Kind van alle landen, een inleiding
Het is rustig, haast uitgestorven in de stad. Ik probeer de betekenis van dat ene zinnetje op die plaat tot me door te laten dringen: Ihre Werke wurden von den Nationalsozialisten verboten. Hoewel de nazi’s na twaalf jaar verslagen werden, zou Irmgard Keun hun brute verbod nooit meer helemaal te boven komen.
Ze was een knappe, levenslustige vrouw van 28, die twee bestsellers op haar naam had staan toen Hitler aan de macht kwam, en een vereenzaamde schrijfster van 74 toen haar werk door een Duitse journalist herontdekt werd. In de tussentijd speelde zich Keuns vergeten leven af. Een leven gekenmerkt door worstelingen – met alcohol, liefde, roem (en het gebrek daaraan), de politiek en het schrijven.
Het geluid van trage, maar kordate voetstappen onderbreekt mijn gedachten. Ik draai me om en zie een stokoud dametje. Haar haren opgestoken, haar lippen felrood gestift. Ze draagt een panty met een motiefje en zwarte lakschoenen. Even kijkt ze me aan en meen ik een vage glimlach te zien. Ik knik haar toe. Keun, denk ik, stond erom bekend het niet zo nauw te nemen met haar biografische gegevens, ze verzon kleine anekdotes, de ‘Keun-legenden’. Eén van de boeken over haar leven is dan ook getiteld: Was man glaubt, gibt es. Ik vind het een mooie manier om naar de werkelijkheid te kijken en stel me voor dat het dametje Frau Keun zelf is, 111 jaar oud inmiddels, die wilde laten weten dat ze zich verheugt over de Nederlandse heruitgave van haar roman Kind van alle landen.

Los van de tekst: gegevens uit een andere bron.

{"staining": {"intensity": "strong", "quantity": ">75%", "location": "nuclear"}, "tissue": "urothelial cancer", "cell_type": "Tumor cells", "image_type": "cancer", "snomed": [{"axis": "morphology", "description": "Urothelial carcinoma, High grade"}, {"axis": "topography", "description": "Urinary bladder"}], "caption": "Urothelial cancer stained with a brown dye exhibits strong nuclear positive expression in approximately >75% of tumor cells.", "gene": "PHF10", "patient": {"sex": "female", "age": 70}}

In Kind van alle landen maakt de tienjarige Kully de lezer deelgenoot van haar leven, dat bestaat uit een grillige tocht van hotel naar hotel, uit chronisch geldgebrek van een drankzuchtige vader, die ‘vaak liegt om de rust te bewaren’, en een moeder die voortdurend de wanhoop nabij is.

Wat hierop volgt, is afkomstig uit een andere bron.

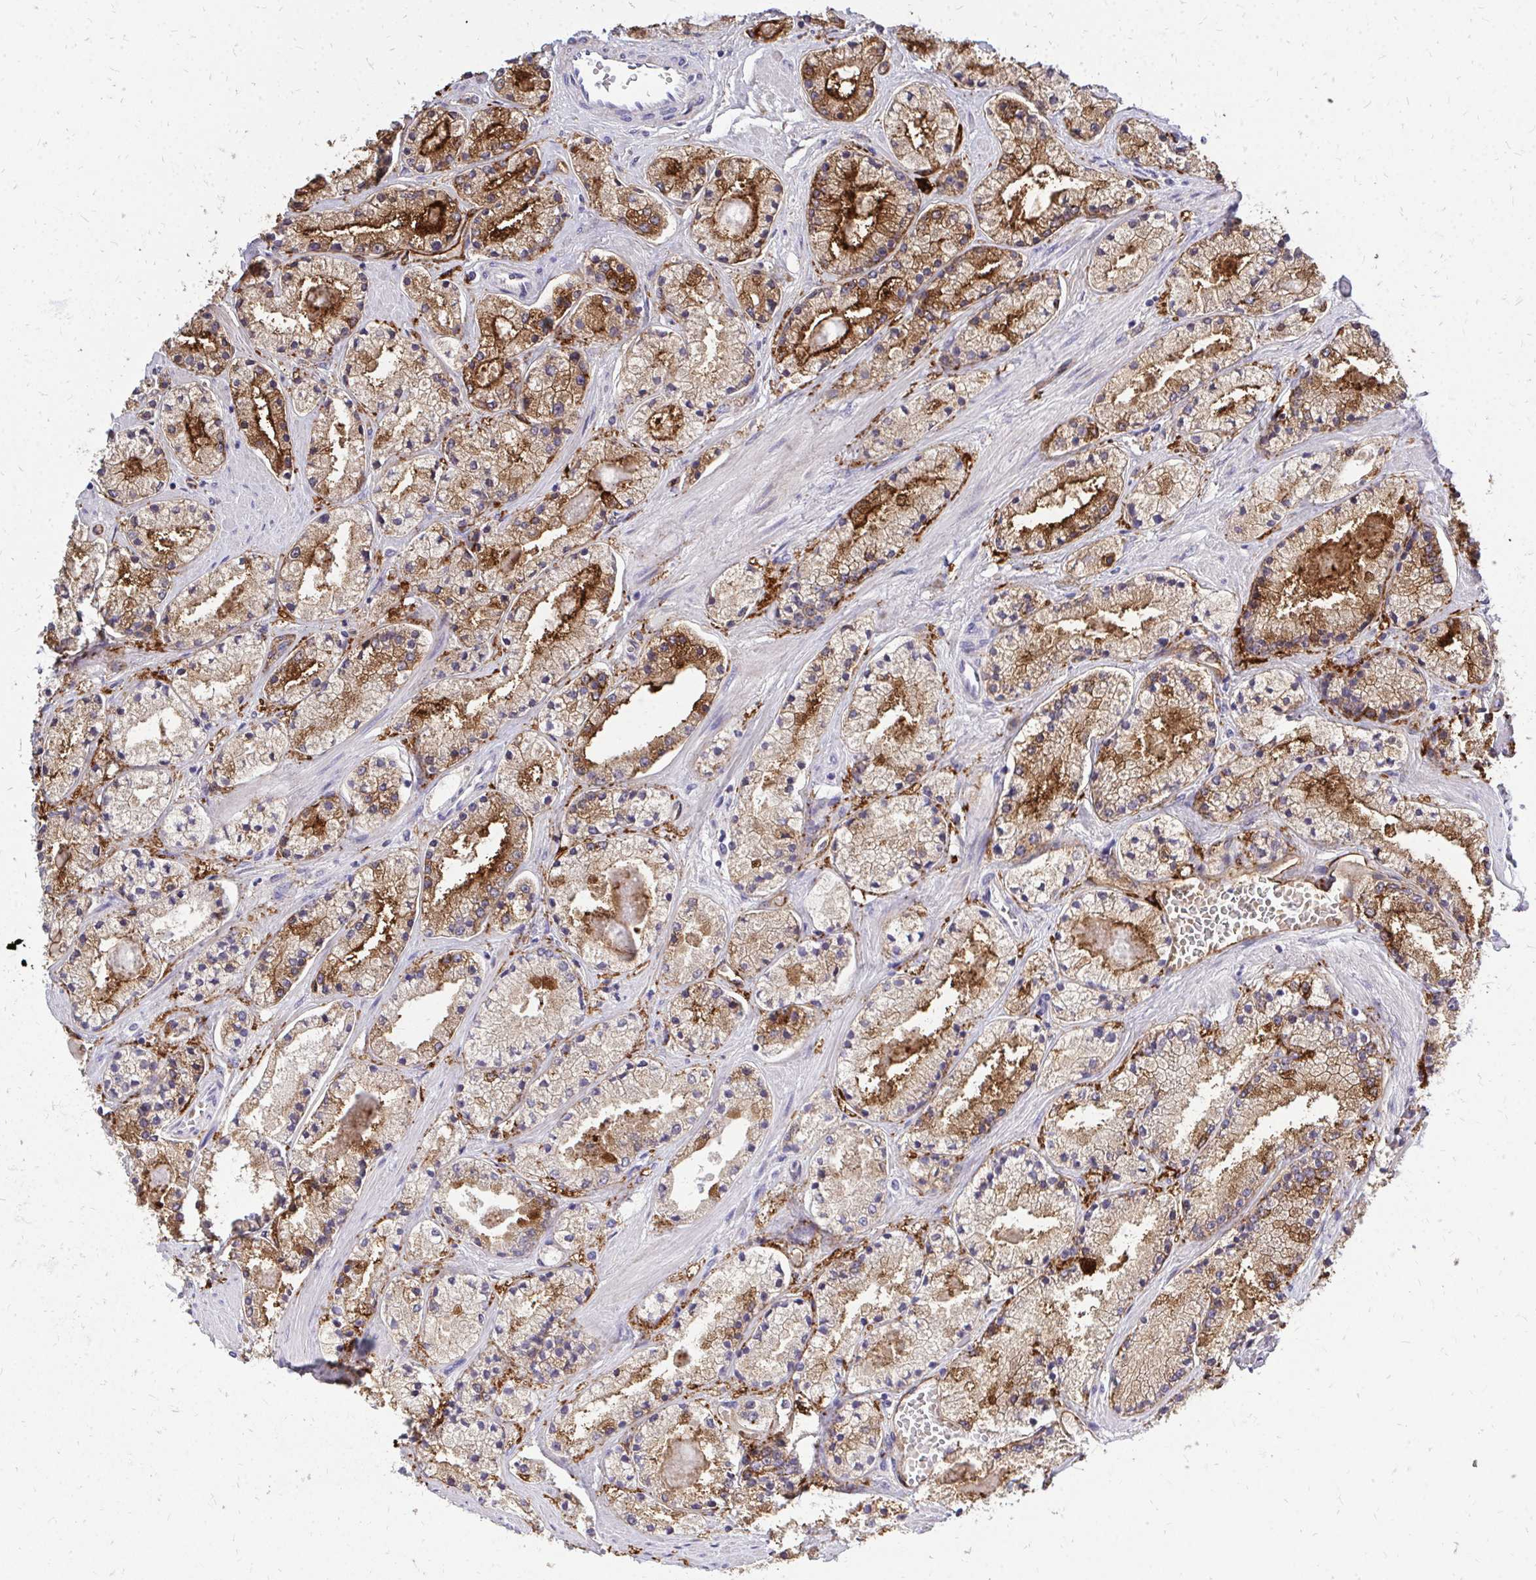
{"staining": {"intensity": "strong", "quantity": "25%-75%", "location": "cytoplasmic/membranous"}, "tissue": "prostate cancer", "cell_type": "Tumor cells", "image_type": "cancer", "snomed": [{"axis": "morphology", "description": "Adenocarcinoma, High grade"}, {"axis": "topography", "description": "Prostate"}], "caption": "Prostate high-grade adenocarcinoma was stained to show a protein in brown. There is high levels of strong cytoplasmic/membranous staining in approximately 25%-75% of tumor cells. Nuclei are stained in blue.", "gene": "MARCKSL1", "patient": {"sex": "male", "age": 63}}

Het perspectief van het kind stelt Keun in staat op laconieke wijze te vertellen over de omstandigheden waarin geïmigreerde Duitse schrijvers aan de vooravond van de Tweede Wereldoorlog leefden. Door de ogen van Kully zijn die omstandigheden weliswaar moeilijk en onzeker, maar waar haar ouders in gevecht zijn met alles en iedereen, met hoteleigenaren over de rekening, met uitgevers over voorschotten, met de autoriteiten over visa en paspoorten, bekijkt én accepteert Kully de wereld om haar heen met de onbevangen logica van een kind.
Irmgard Keun leefde vier jaar in exil, twee daarvan bracht ze door met Joseph Roth. Ze schreven en dronken. Het een kon niet zonder het ander; ze waren Trinkkünstler. Roth stond model voor de vader van Kully, maar Keun herken ik toch eerder in Kully zelf, dan in haar moeder. Kully wapent zich met fantasie tegen de broosheid van haar bestaan. Als haar moeder overstuur is, verandert ze haar in een boom, want bomen zijn rustig. Ook voor Keun moet haar verbeeldingskracht als overlevingsmechanisme gewerkt hebben: ze overleefde er Roth, de Tweede Wereldoorlog en uiteindelijk zelfs de vergetelheid mee.
Kind van alle landen verscheen op 16 juni, in een vertaling van Marcel Misset.